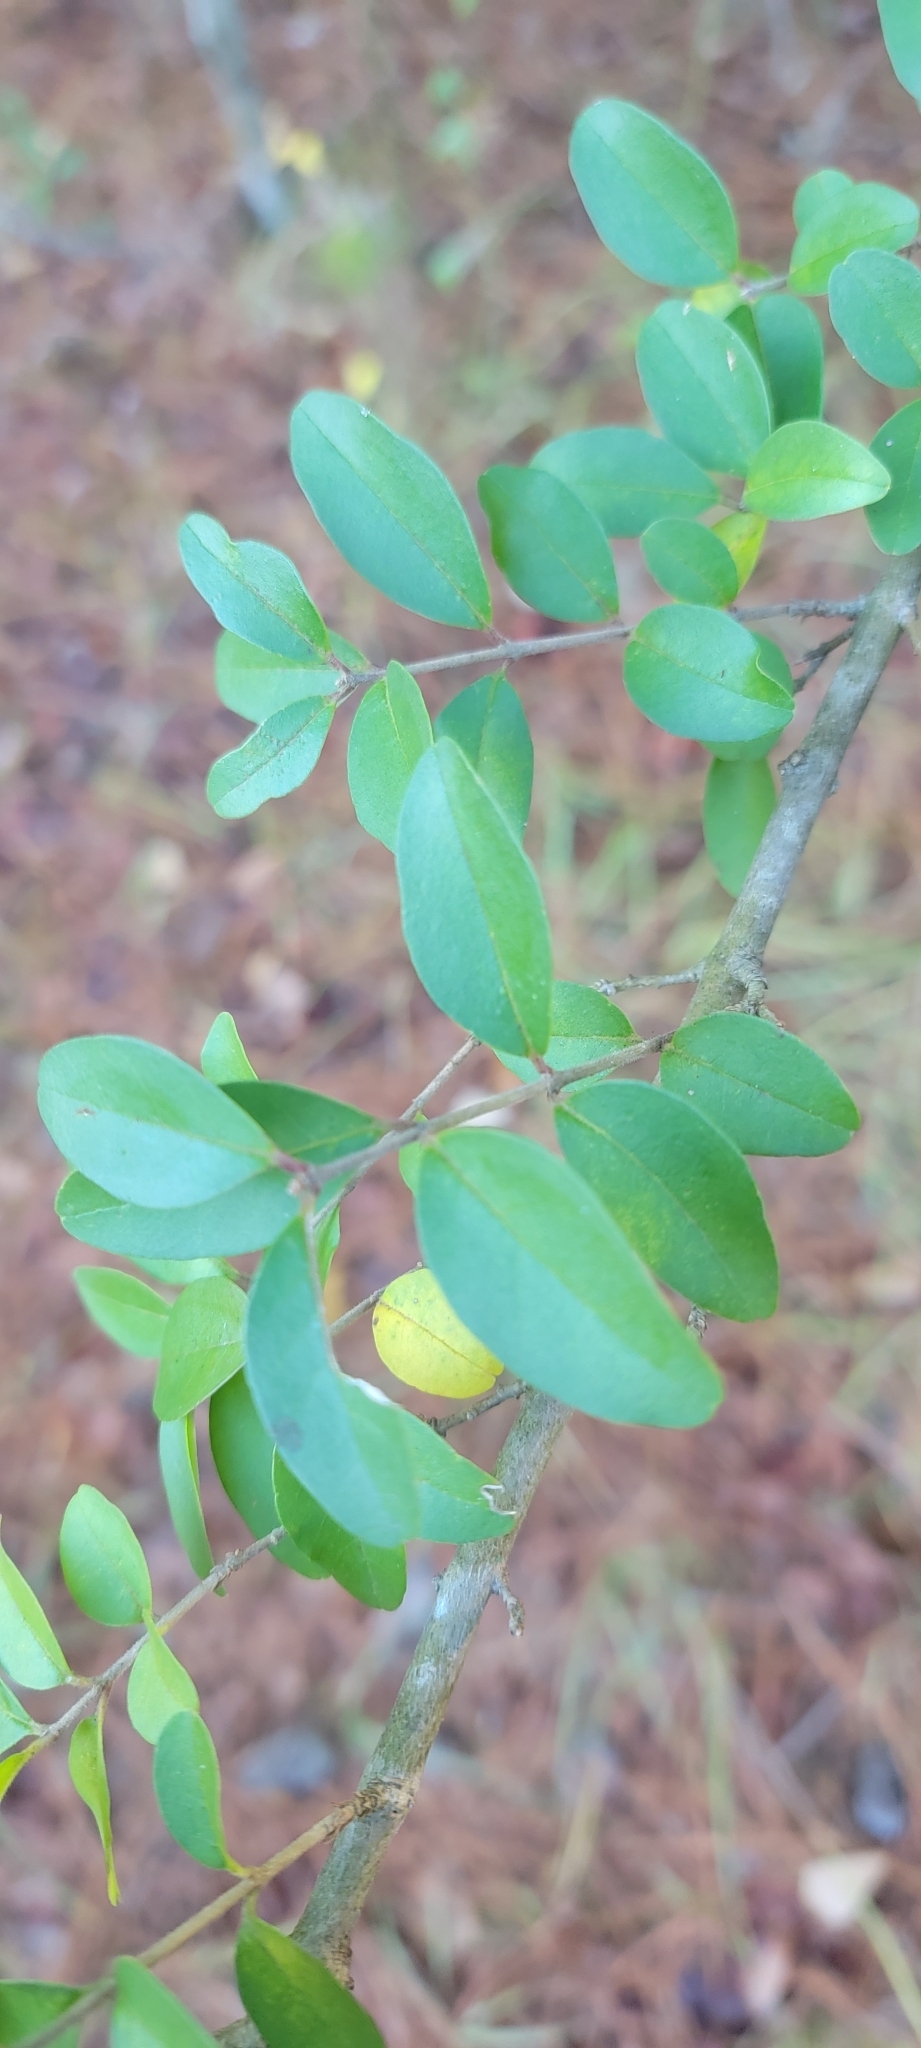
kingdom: Plantae
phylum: Tracheophyta
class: Magnoliopsida
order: Lamiales
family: Oleaceae
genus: Ligustrum
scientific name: Ligustrum sinense
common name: Chinese privet
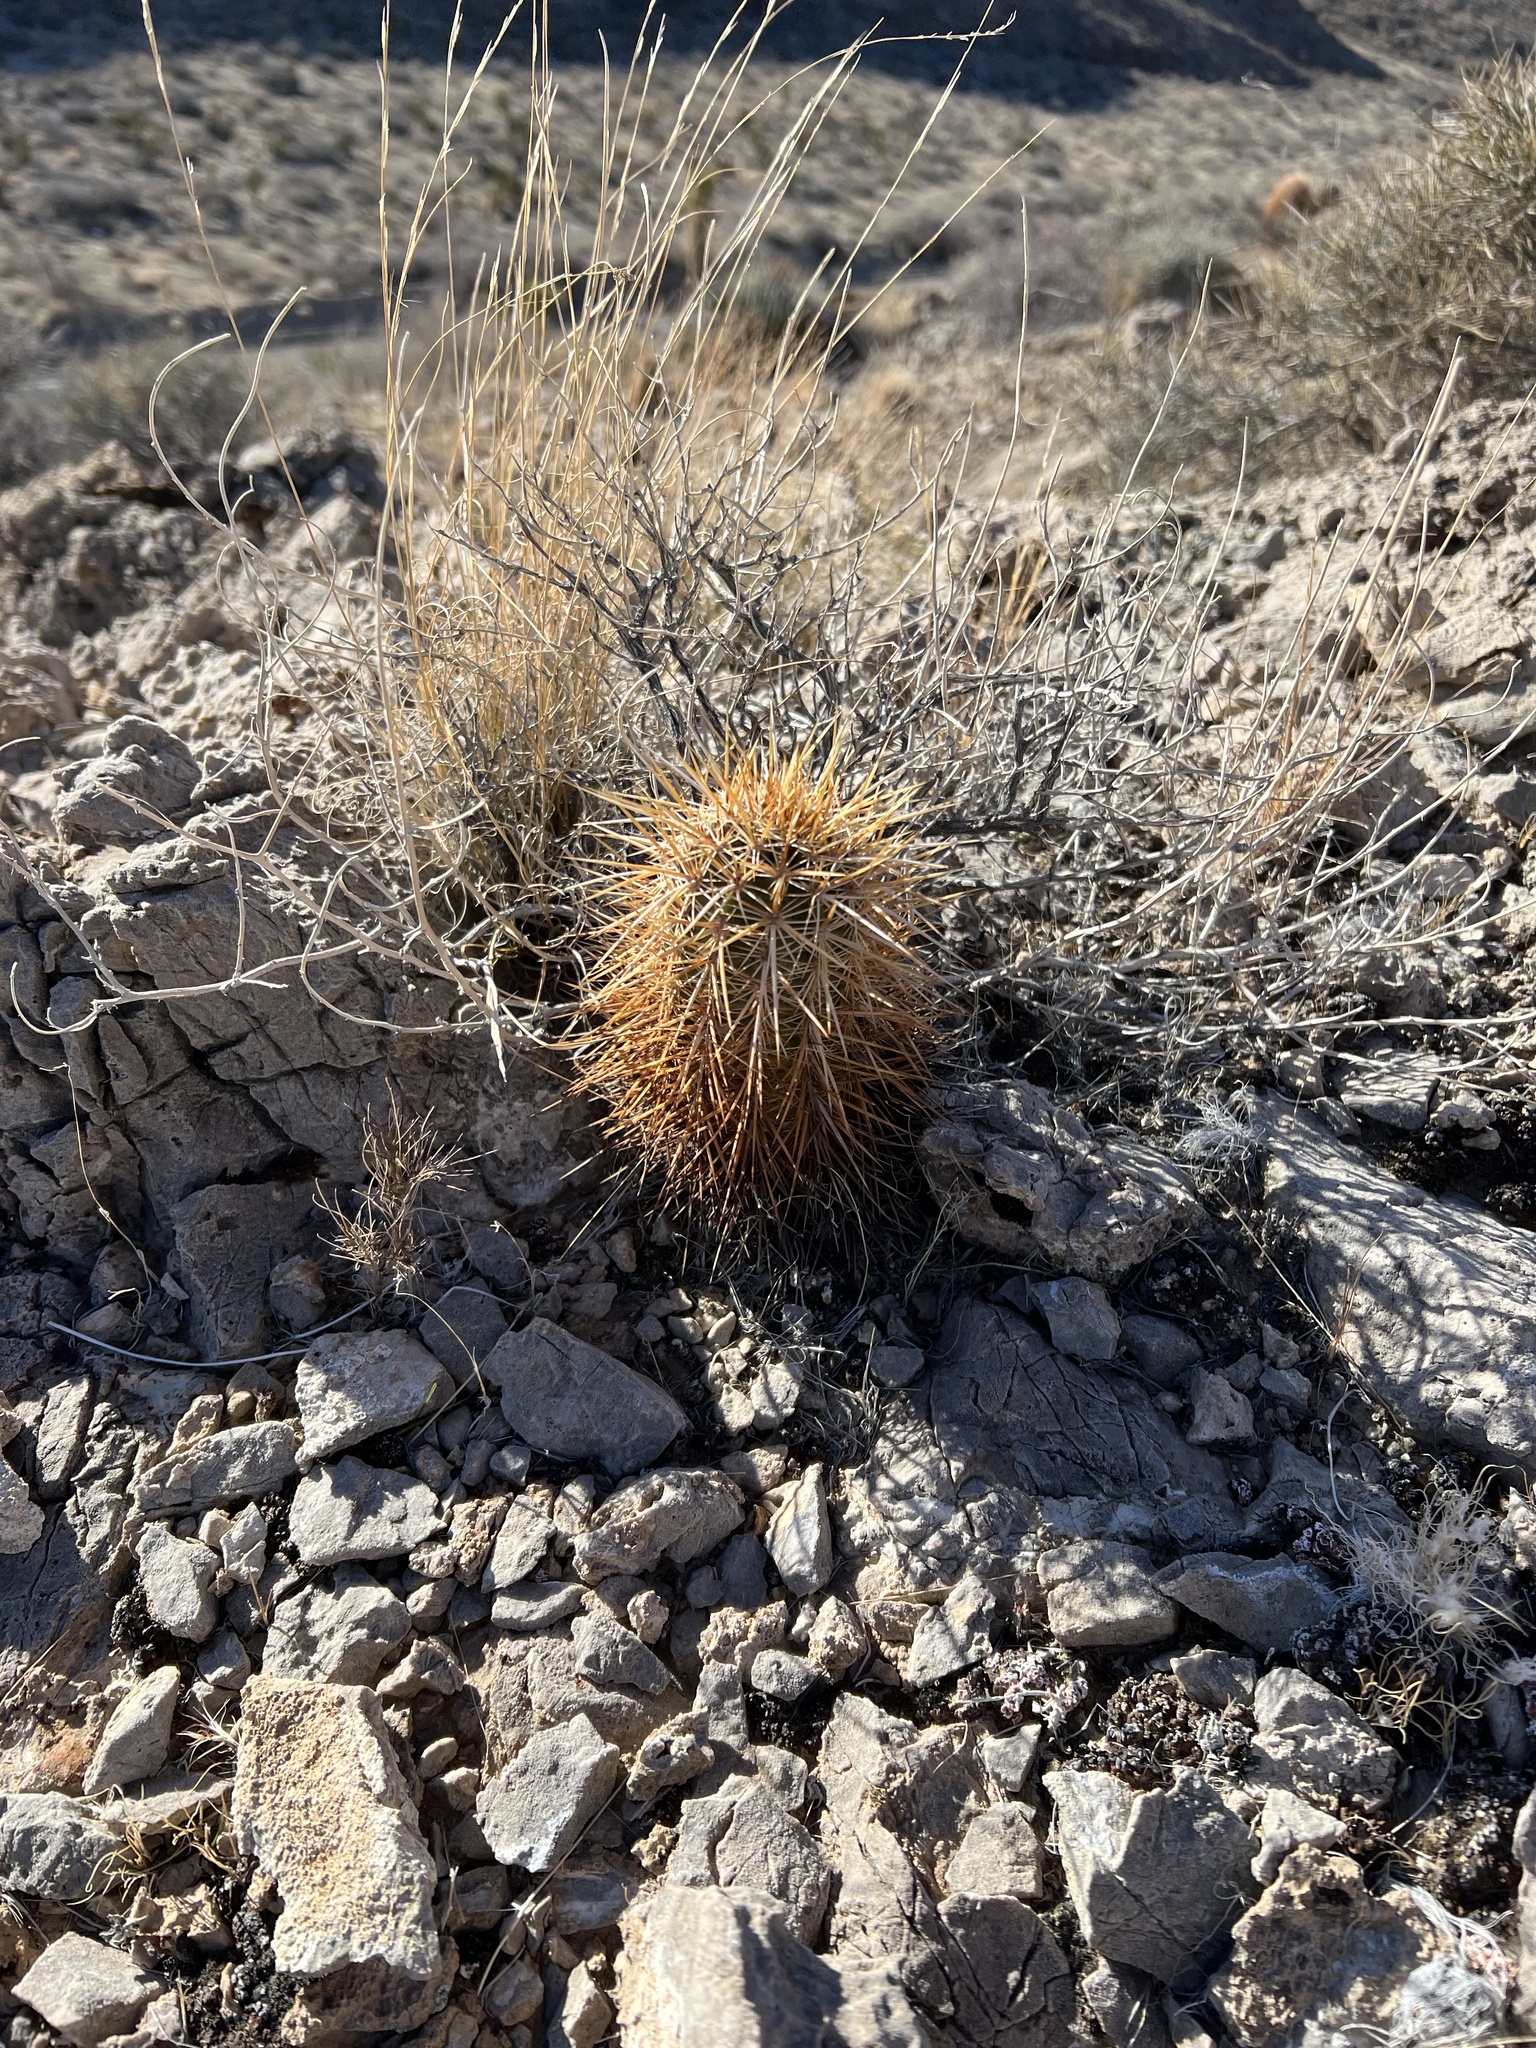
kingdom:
━━━━━━━━━━━━━━━━━━━━━━━━━━━━━━
#### [Task instructions]
Rewrite every line of the records with "common name" changed to "vernacular name" and nothing else altered, leaving the pictures out.

#### [Answer]
kingdom: Plantae
phylum: Tracheophyta
class: Magnoliopsida
order: Lamiales
family: Oleaceae
genus: Ligustrum
scientific name: Ligustrum sinense
vernacular name: Chinese privet
kingdom:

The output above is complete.